Last Update: 09:34
Moody’s in its credit outlook report, published yesterday, noted that National Bank’s sale of its Romanian subsidiary is credit positive. “The transaction is credit positive for NBG because it will boost its liquidity by around 650 million euros, allowing the bank to reduce further its Emergency Liquidity Assistance (ELA) borrowing.”
Additionally, the sale will have a marginally positive effect on NBG’s capital ratio of around five basis points. Moody’s expects NBG to be the first bank to completely repay its ELA and to do so over the next 12-18 months, mainly with the sale of its remaining non-core assets and a return of more customer deposits as confidence returns amid a modest economic recovery in 2017-18.
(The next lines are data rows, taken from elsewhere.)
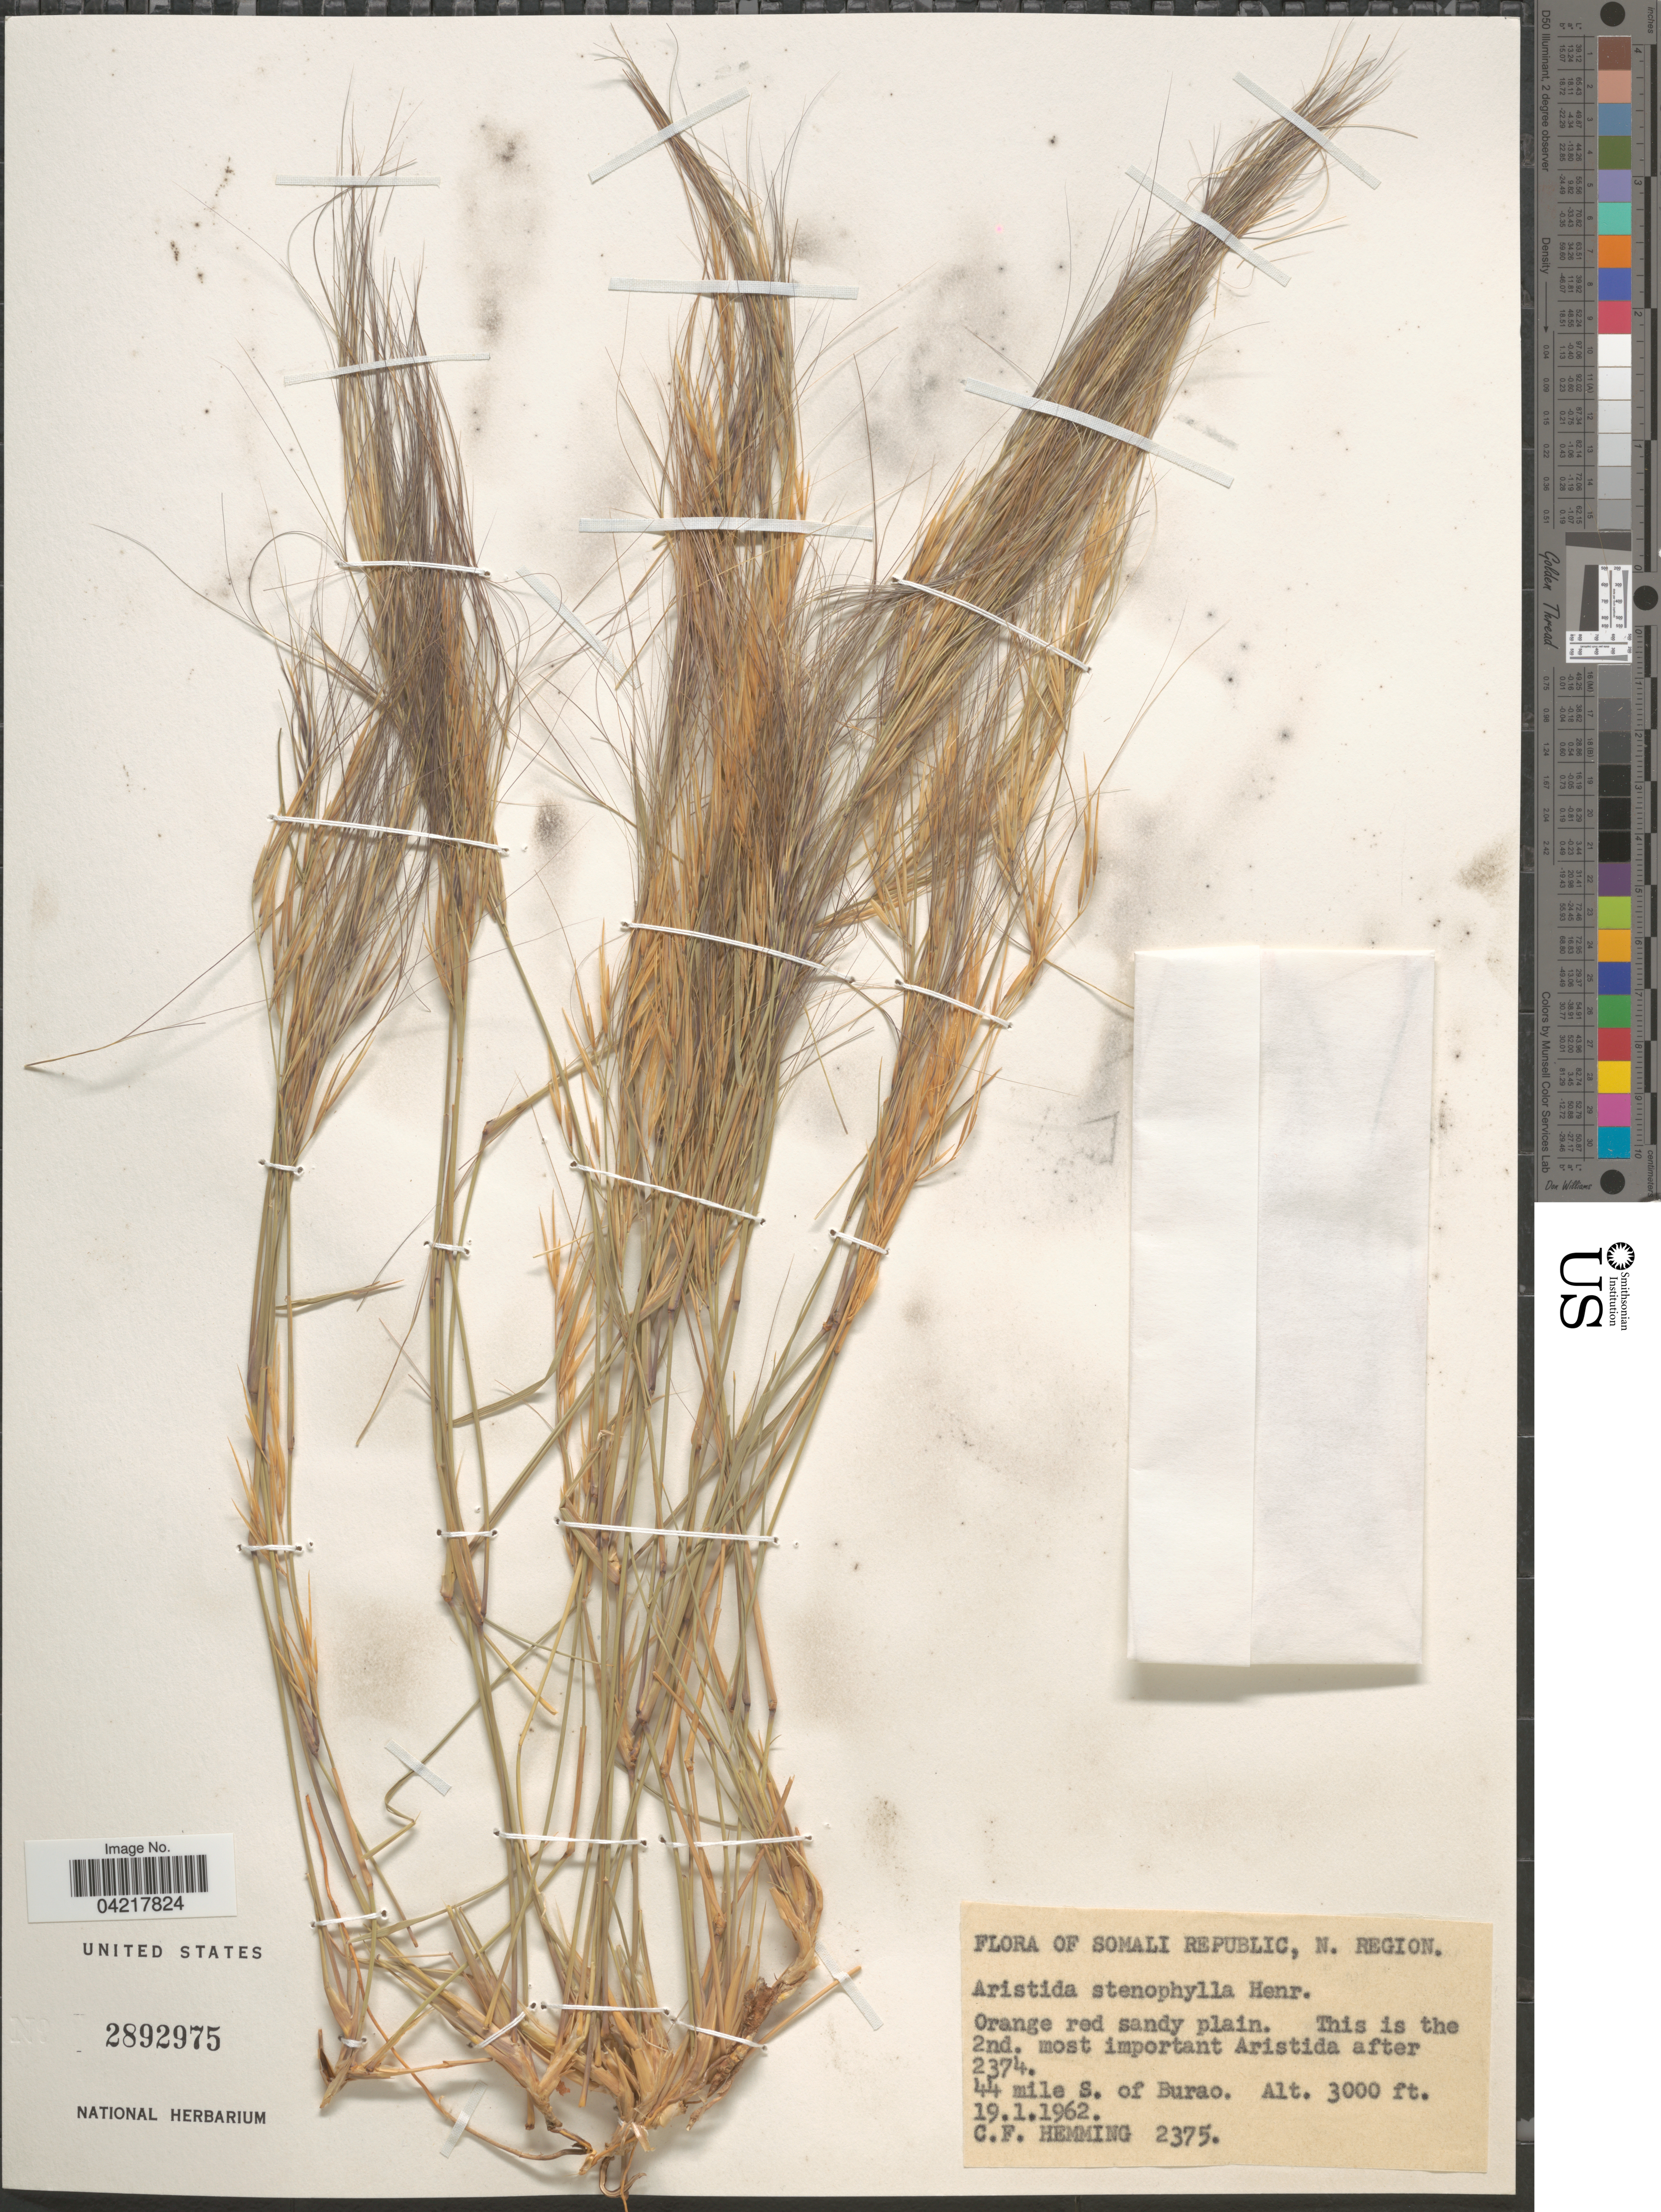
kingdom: Plantae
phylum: Tracheophyta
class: Liliopsida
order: Poales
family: Poaceae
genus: Aristida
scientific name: Aristida stenophylla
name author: Henr.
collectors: C. Hemming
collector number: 2375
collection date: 1962-01-19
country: Somalia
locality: Somali Republic, N. Region. 44 mile S. of Burao.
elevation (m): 914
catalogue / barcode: US 2892975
A reduction in ELA, which currently costs around 1.5%, also will reduce the bank’s funding cost. The lower funding cost will subsequently improve NBG’s margins and assist the bank in its effort to maintain the marginal profitability it recorded in first-quarter 2017, Moody’s noted.
Also, Moody’s said that the recent capital actions also will have a direct effect on NBG’s capital ratios, raising its pro forma common equity Tier 1 ratio by around 215 basis points to approximately 18.2% from an actual 16.0% as of March 2017.
Still, the reduction of a large stock of nonperforming exposures remains a key challenge for all Greek banks, including NBG, which had around 19 billion euros of domestic nonperforming exposures, equal to approximately 45.1% of gross loans as of March 2017.